Work required: Beginning at the line that contains "Body Treatments in Koprukoy", repeat each line exactly through the last one of the records below, and leave out the pictures.

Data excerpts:
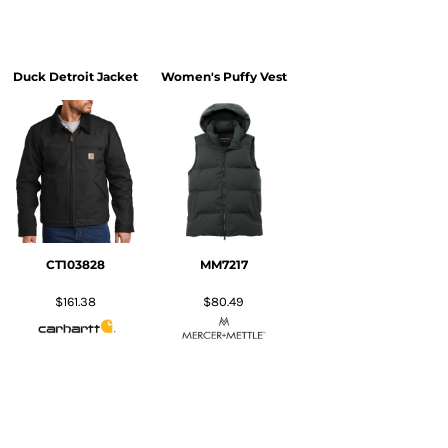
Duck Detroit Jacket
Women's Puffy Vest
CT103828
MM7217
$161.38
$80.49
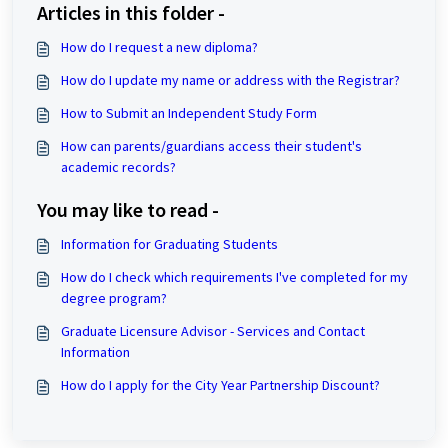
Articles in this folder -
How do I request a new diploma?
How do I update my name or address with the Registrar?
How to Submit an Independent Study Form
How can parents/guardians access their student's
academic records?
You may like to read -
Information for Graduating Students
How do I check which requirements I've completed for my
degree program?
Graduate Licensure Advisor - Services and Contact
Information
How do I apply for the City Year Partnership Discount?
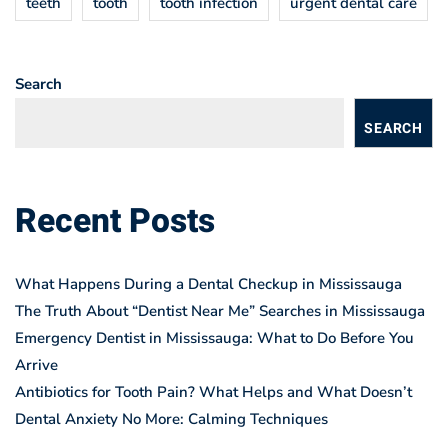
teeth
tooth
tooth infection
urgent dental care
Search
SEARCH
Recent Posts
What Happens During a Dental Checkup in Mississauga
The Truth About “Dentist Near Me” Searches in Mississauga
Emergency Dentist in Mississauga: What to Do Before You
Arrive
Antibiotics for Tooth Pain? What Helps and What Doesn’t
Dental Anxiety No More: Calming Techniques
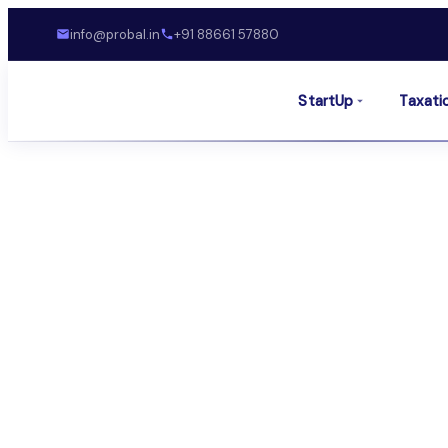
info@probal.in
+91 88661 57880
StartUp
Taxati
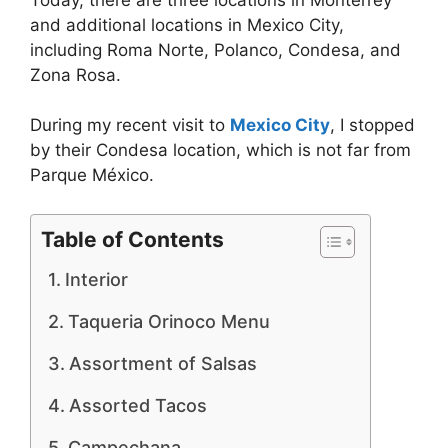
and additional locations in Mexico City,
including Roma Norte, Polanco, Condesa, and
Zona Rosa.
During my recent visit to
Mexico City
, I stopped
by their Condesa location, which is not far from
Parque México.
Table of Contents
Interior
Taqueria Orinoco Menu
Assortment of Salsas
Assorted Tacos
Campechana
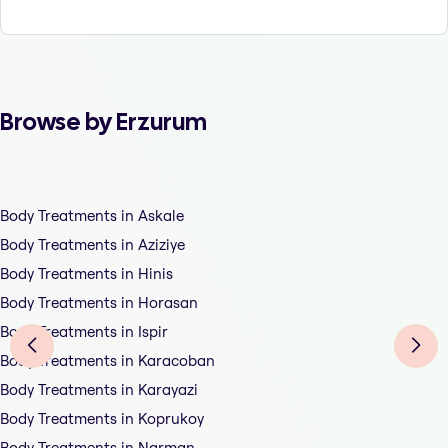
Browse by Erzurum
Body Treatments in Askale
Body Treatments in Aziziye
Body Treatments in Hinis
Body Treatments in Horasan
Body Treatments in Ispir
Body Treatments in Karacoban
Body Treatments in Karayazi
Body Treatments in Koprukoy
Body Treatments in Narman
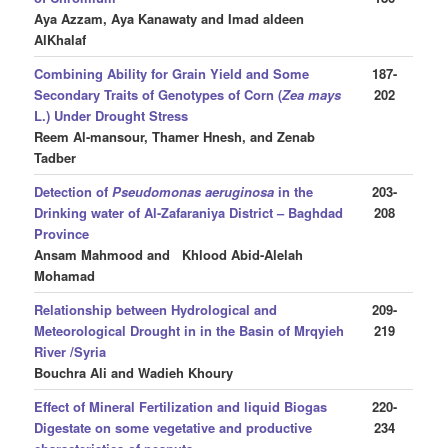
Aya Azzam, Aya Kanawaty and Imad aldeen
AlKhalaf
Combining Ability for Grain Yield and Some
187-
Secondary Traits of Genotypes of Corn (
Zea mays
202
L.) Under Drought Stress
Reem Al-mansour, Thamer Hnesh, and Zenab
Tadber
Detection of
Pseudomonas aeruginosa
in the
203-
Drinking water of Al-Zafaraniya District – Baghdad
208
Province
Ansam Mahmood
and Khlood Abid-Alelah
Mohamad
Relationship between Hydrological and
209-
Meteorological Drought in in the Basin of Mrqyieh
219
River /Syria
Bouchra Ali
and Wadieh Khoury
Effect of Mineral Fertilization and liquid Biogas
220-
Digestate on some vegetative and productive
234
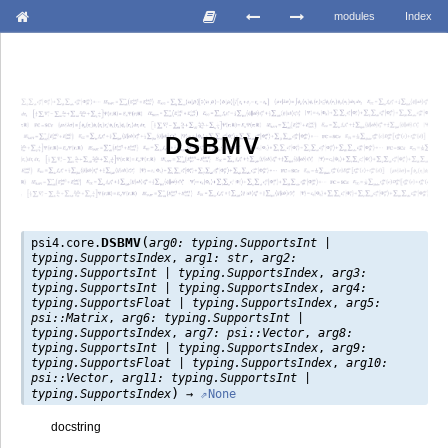
modules
Index
DSBMV
(
DSBMV
psi4.core.
arg0:
typing.SupportsInt
|
typing.SupportsIndex
,
arg1:
str
,
arg2:
typing.SupportsInt
|
typing.SupportsIndex
,
arg3:
typing.SupportsInt
|
typing.SupportsIndex
,
arg4:
typing.SupportsFloat
|
typing.SupportsIndex
,
arg5:
psi::Matrix
,
arg6:
typing.SupportsInt
|
typing.SupportsIndex
,
arg7:
psi::Vector
,
arg8:
typing.SupportsInt
|
typing.SupportsIndex
,
arg9:
typing.SupportsFloat
|
typing.SupportsIndex
,
arg10:
psi::Vector
,
arg11:
typing.SupportsInt
|
)
typing.SupportsIndex
→
None
docstring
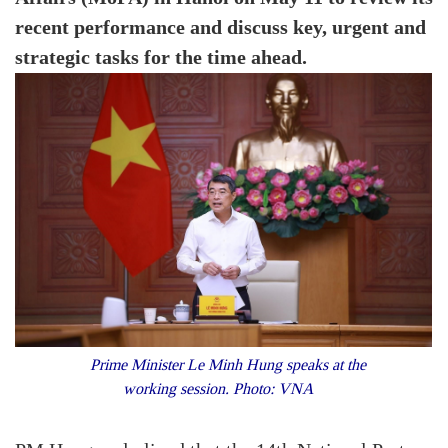
recent performance and discuss key, urgent and
strategic tasks for the time ahead.
Prime Minister Le Minh Hung speaks at the
working session. Photo: VNA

Solution to the exercise:
Body Treatments in Koprukoy
Body Treatments in Narman
Aya Azzam, Aya Kanawaty and Imad aldeen
AlKhalaf
Combining Ability for Grain Yield and Some
187-
Secondary Traits of Genotypes of Corn (
Zea mays
202
L.) Under Drought Stress
Reem Al-mansour, Thamer Hnesh, and Zenab
Tadber
Detection of
Pseudomonas aeruginosa
in the
203-
Drinking water of Al-Zafaraniya District – Baghdad
208
Province
Ansam Mahmood
and Khlood Abid-Alelah
Mohamad
Relationship between Hydrological and
209-
Meteorological Drought in in the Basin of Mrqyieh
219
River /Syria
Bouchra Ali
and Wadieh Khoury
Effect of Mineral Fertilization and liquid Biogas
220-
Digestate on some vegetative and productive
234
modules
Index
DSBMV
(
DSBMV
psi4.core.
arg0:
typing.SupportsInt
|
typing.SupportsIndex
,
arg1:
str
,
arg2:
typing.SupportsInt
|
typing.SupportsIndex
,
arg3:
typing.SupportsInt
|
typing.SupportsIndex
,
arg4:
typing.SupportsFloat
|
typing.SupportsIndex
,
arg5:
psi::Matrix
,
arg6:
typing.SupportsInt
|
typing.SupportsIndex
,
arg7:
psi::Vector
,
arg8:
typing.SupportsInt
|
typing.SupportsIndex
,
arg9:
typing.SupportsFloat
|
typing.SupportsIndex
,
arg10:
psi::Vector
,
arg11:
typing.SupportsInt
|
)
typing.SupportsIndex
→
None
docstring
recent performance and discuss key, urgent and
strategic tasks for the time ahead.
Prime Minister Le Minh Hung speaks at the
working session. Photo: VNA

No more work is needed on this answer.